**Exercices:**
[1] Recopiez à l'identique le passage de l'extrait sur le métier d'écrivain qui débute aux mots « Mais fût un » et se termine après « de multiples pseudonymes. ».
[2] D'après l'extrait sur le métier d'écrivain, pour quelle raison les auteurs d'autrefois écrivaient-ils ? Répondez en une à trois phrases.
[3] Prolongez l'extrait sur le métier d'écrivain en reprenant juste après sa dernière phrase.

L'assassinat du Marquis

IKO0

Dans l’esprit de beaucoup de lecteurs d’aujourd’hui, un écrivain, c’est un homme ou une femme qui publie un roman par an et dont le nom est connu de tous ou presque.

C’est une personne dont le visage orne, si ce n’est la 1re de couverture, pour les plus célèbres ou les plus égocentriques, au moins la 4e de couverture.

Mais fût un temps, écrivain, avant d’être un métier public était un métier pour le public, où le texte de l’auteur était plus mis en avant que son nom et où, d’ailleurs, bien souvent, son nom se cachait derrière de multiples pseudonymes.

C’était un passeur de prose, un conteur d’aventures, un livreur de sentiments, une personne au service du lecteur dont le travail était de permettre à ceux-ci de passer de bons moments, de se divertir, de voyager, grâce aux mots qu’il couchait sur papier.

Ces auteurs-là, même s’ils pouvaient parfois le regretter, n’étaient pas reconnus de leurs vivants (à part quelques exceptions) et écrivaient parce qu’ils étaient écrivains et non pour devenir riches et célèbres…

Bon, j’idéalise un peu, mais, même si je grossis le trait, le constat n’est pas faux.

**Données fournies:**
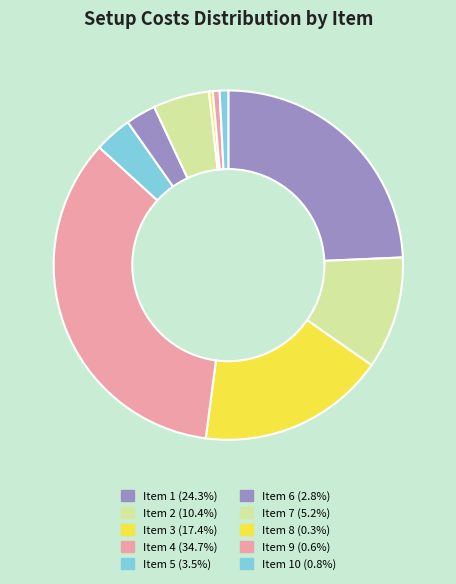

To the nearest percent, what is the average slice percentage?

10%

**Corrigé:**
[1]
Mais fût un temps, écrivain, avant d’être un métier public était un métier pour le public, où le texte de l’auteur était plus mis en avant que son nom et où, d’ailleurs, bien souvent, son nom se cachait derrière de multiples pseudonymes.

[2] Ils écrivaient parce qu'ils étaient écrivains, et non pour devenir riches et célèbres. Leur travail consistait à servir le lecteur en lui permettant de passer de bons moments, de se divertir et de voyager grâce à leurs mots.

[3]
Ceux-là n’écrivaient pas un roman par an, pour vivre de leur plume, mais des milliers de lignes chaque jour de leur vie. Leur bibliographie ne comptait pas quelques dizaines d’ouvrages au mieux, mais des centaines… des milliers.

Ces auteurs de la littérature populaire d’hier méritaient leur statut d’écrivains bien plus que bien des auteurs de Best Sellers d’aujourd’hui.

Et pourtant, qu’il est difficile à l’heure actuelle de les extirper d’un anonymat qu’ils n’ont pas mérité.

Parmi ces écrivains inlassables, plusieurs noms méritent de sortir du lot. Mais un plus que les autres : José Moselli.

Parce que José Moselli fut surnommé « L’écrivain sans livre », son travail fut encore plus sous-estimé que celui de ses confrères.

Effectivement, travaillant principalement pour les magazines de son époque, il livrait chaque semaine, une page d’aventures aux lecteurs avides, bien souvent des lecteurs jeunes à la recherche de dépaysement, d’action, de voyages.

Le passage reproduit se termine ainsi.